Brooks Phillip Victor Newmark (born 8 May 1958) is a British Conservative politician and former Member of Parliament and minister. He was elected as the Member of Parliament for Braintree in the 2005 general election and stood down at the 2015 general election.

Prior to entering politics, he was involved in various businesses and was a senior partner at a private equity firm. Newmark is a visiting academic at the University of Oxford and became a guest lecturer in politics after his parliamentary career ended.  He is a founder of the charity 'A Partner in Education', a campaigner on homelessness and a member of the Rough Sleeping Advisory Panel that advises the Home Office.

Early life
Newmark was born in Westport, Connecticut, in the United States, on 8 May 1958 to Howard Newmark and Gilda Gourlay (née Rames). He is of Jewish heritage. He moved to the UK aged nine and attended Caldicott Preparatory School and Bedford School. He graduated from Harvard College, receiving a BA in History in 1980 and was a member of the Delphic Club. He was a Research Graduate in Politics at Worcester College, Oxford, from 1980 to 1982, and has an MBA in Finance from Harvard Business School and an MSc in Education from Oxford University.

Business interests
Newmark was vice president in the International Division of Shearson Lehman Brothers from 1984 to 1987, a managing director of Newmark Brothers Ltd, a corporate finance advisory company, from 1988 to 1993, and then a director of Stellican Ltd from 1993 to 1998. From 1998 to 2005, Newmark was a senior partner at Apollo Management (UK) LP, an international private equity firm.
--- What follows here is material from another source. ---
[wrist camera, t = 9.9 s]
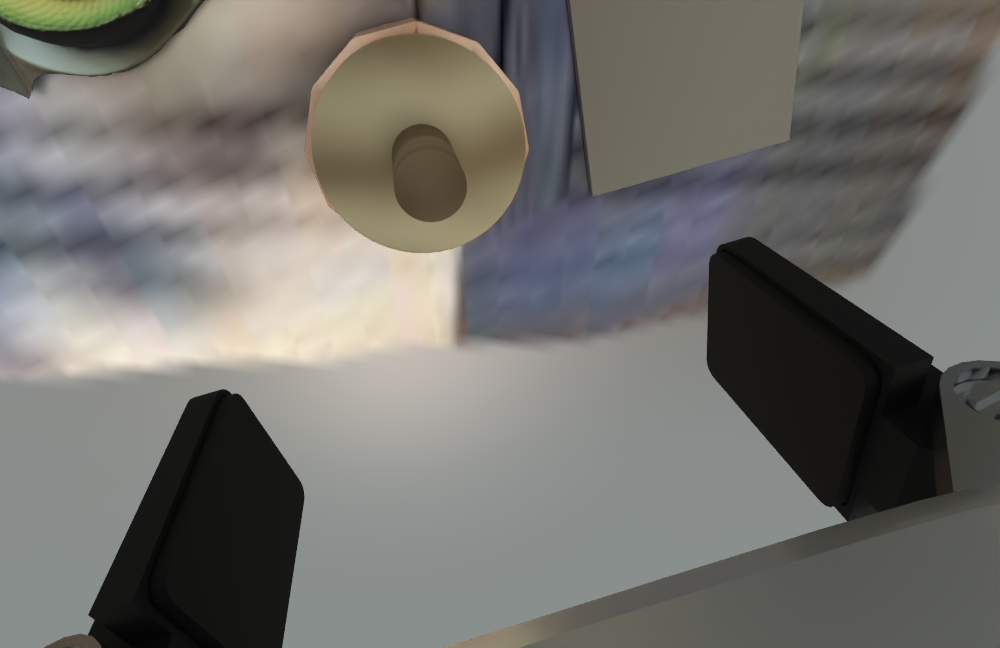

He was a director of Telesis Management Ltd and AAA MIP Limited. He has been a director of Connaught Brown since 2015 and a director of the Catholic Herald since 2016 among other appointments.

Parliamentary career
Newmark contested Newcastle Central in 1997, and Braintree in 2001. He was elected as the Member of Parliament for Braintree (in mid Essex) in the 2005 general election over the Labour incumbent, Alan Hurst, and was re-elected in 2010 with a greater majority.

He served as a Government Whip for Office of the Deputy Prime Minister, Department for International Development, Department for Business, and Innovation & Skills. In opposition, Newmark served as the Foreign Affairs Whip (2009–10) and Treasury Whip (2007—08). Newmark had previously served as a Member of the Treasury Select Committee (2006—07) and the Science & Technology Select Committee (2005—07). Newmark was re-elected onto the Treasury Select Committee in 2012 after 5 years in the Whips' Office. In mid July 2014, Newmark was appointed as the Minister for Civil Society, in the Cabinet Office. In response to a question, following his first public speech in that role, he said that charities should "stick to their knitting" and "keep out of the realm of politics". It was later argued that these quotations were taken out of context, and in fact suggested that politicians should support charities, but not interfere.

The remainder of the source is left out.